Abstract HIV-1 packages two copies of genomic RNA (gRNA) as a dimer into newly formed viral particles. Retroviral assembly doesn’t depend on the presence of gRNA, yet gRNA packaging is essential for production of infectious virus particles. Robust and specific mechanisms must therefore be in place to ensure the genetic material is passed on to progeny virions. While there are numerous therapeutics in clinical use, there are currently no gRNA packaging or viral assembly inhibitors. Selective gRNA packaging is facilitated by interactions between the HIV- 1 Gag protein and conserved gRNA elements within the 5′ untranslated region (5′UTR). Here, we focus on recent unexpected findings in HIV-1 RNA biology that revealed sequence heterogeneity at the 5′ end of the HIV-1 RNA transcript. The variable number of G residues (1G, 2G and 3G) has been reported to affect the gRNA localization, with 1G RNA preferentially selected over 3G to be the viral genome. This is very surprising given that these two 9-kb RNAs only differ by 2 nucleotides. Preliminary data presented here strongly support the enrichment of 1G- containing transcripts among packaged gRNA. Importantly, various point mutants that abrogate the preference for 1G RNA have been identified. Exciting preliminary data support our major hypothesis that the ensemble of RNA structures adopted by the 5′UTR is significantly altered in 1G vs. 3G transcripts. These data provide a strong starting point for the proposed studies aimed at elucidating the mechanism by which transcriptional start site choice modulates gRNA packaging selectivity. More broadly, we will gain insights into how subtle sequence changes can alter the ensemble of 5′UTR RNA structures and impact viral replication fitness. The specific aims are: (1) To probe wild-type and mutant retroviral gRNA structure and dynamics; (2) To probe wild-type and mutant HIV-1 Gag RNA binding and packaging specificity. The results of these studies will help guide the design of novel therapeutic agents that target the 5′UTR and interfere with the essential conformational plasticity and/or key binding interactions with the expectation for a lower rate of mutational escape than conventional drugs.
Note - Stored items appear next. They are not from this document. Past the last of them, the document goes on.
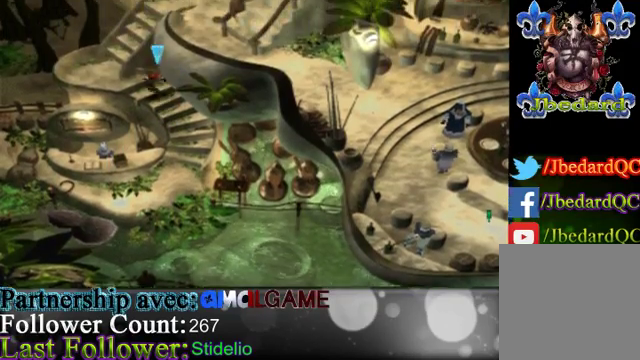
{"buttons": [], "left_stick": "up", "events": [[500, "left_stick", "up"]]}
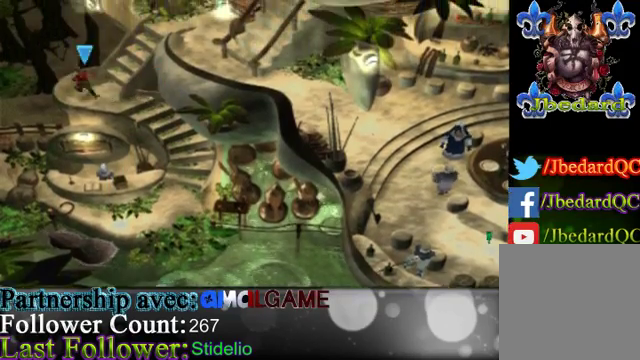
{"buttons": [], "left_stick": "up-right", "events": [[100, "left_stick", "up-right"]]}
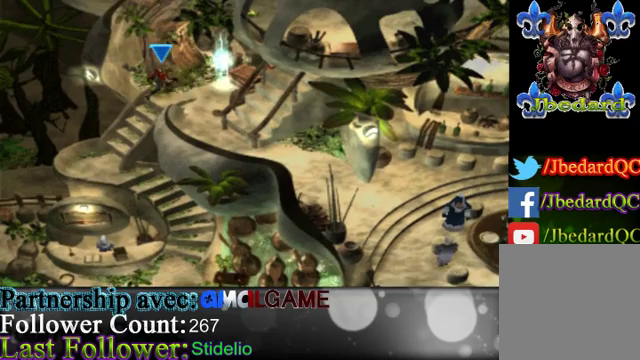
{"buttons": [], "left_stick": "down", "events": [[167, "left_stick", "down-right"], [267, "left_stick", "down"]]}
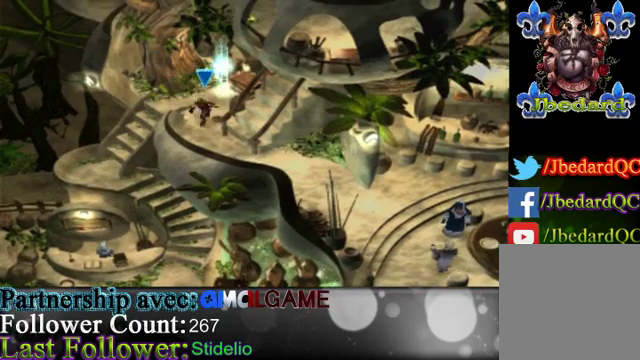
{"buttons": [], "left_stick": "down-right", "events": [[233, "left_stick", "down-right"]]}
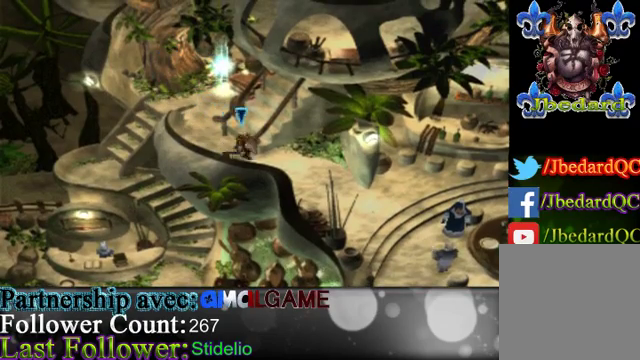
{"buttons": [], "left_stick": "down-right", "events": []}
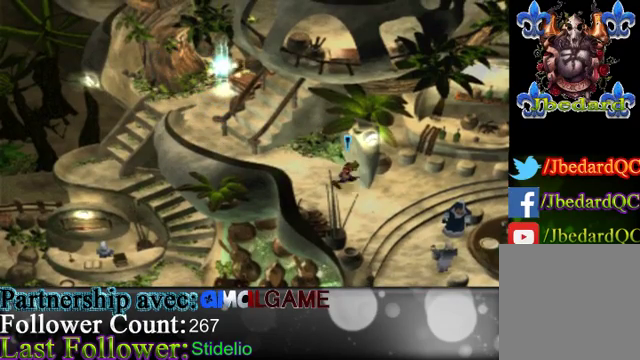
{"buttons": [], "left_stick": "down-right", "events": []}
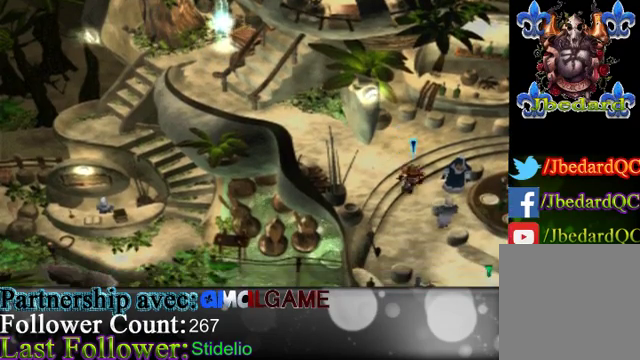
{"buttons": [], "left_stick": "down-right", "events": [[33, "left_stick", "down"], [467, "left_stick", "down-right"]]}
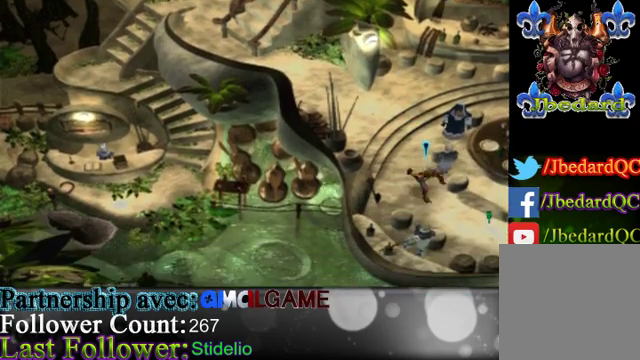
{"buttons": [], "left_stick": "right", "events": [[467, "left_stick", "right"]]}
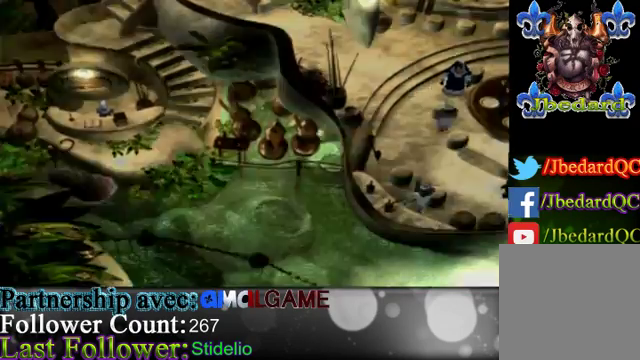
{"buttons": [], "left_stick": "center", "events": [[333, "left_stick", "center"]]}
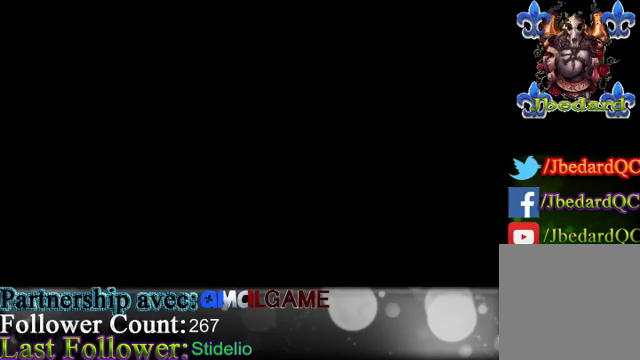
{"buttons": [], "left_stick": "center", "events": []}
抽象的 HIV-1 将两个基因组 RNA (gRNA) 拷贝作为二聚体包装到新形成的逆转录病毒颗粒中。 组装不依赖于 gRNA 的存在，但 gRNA 包装对于感染性病毒的生产至关重要 因此，必须建立强大且特定的机制来确保遗传物质的存在。 虽然临床上有多种治疗方法，但目前还没有 gRNA。 HIV-包装或病毒组装抑制剂之间的相互作用促进了选择性gRNA包装。 1 Gag 蛋白和 5' 非翻译区 (5'UTR) 内的保守 gRNA 元件在这里，我们重点关注最近的研究。 HIV-1 RNA 生物学中的意外发现揭示了 HIV-1 RNA 5' 端的序列异质性 据报道，G 残基（1G、2G 和 3G）的可变数量会影响 gRNA 定位， 考虑到这两个RNA，1G RNA优先选择而不是3G作为病毒基因组。 9-kb RNA 仅相差 2 个核苷酸，此处提供的初步数据强烈支持 1G- 的富集。 重要的是，在包装的 gRNA 中包含转录本，各种点突变消除了偏好。 1G RNA 的令人兴奋的初步数据支持了我们的主要假设： 与 3G 转录本相比，5'UTR 采用的 RNA 结构发生了显着改变。 旨在阐明转录起始机制的拟议研究的有力起点 更广泛地说，我们将深入了解序列的微妙程度。 变化可以改变 5'UTR RNA 结构的整体并影响病毒复制的适应性。 是： (1) 探测野生型和突变型逆转录病毒 gRNA 结构和动力学； (2) 探测野生型和突变型逆转录病毒 gRNA 结构和动力学； 突变体HIV-1 Gag RNA结合和包装特异性这些研究的结果将有助于指导设计。 靶向 5'UTR 并干扰基本构象可塑性和/或 关键结合相互作用，预计突变逃逸率比传统药物更低。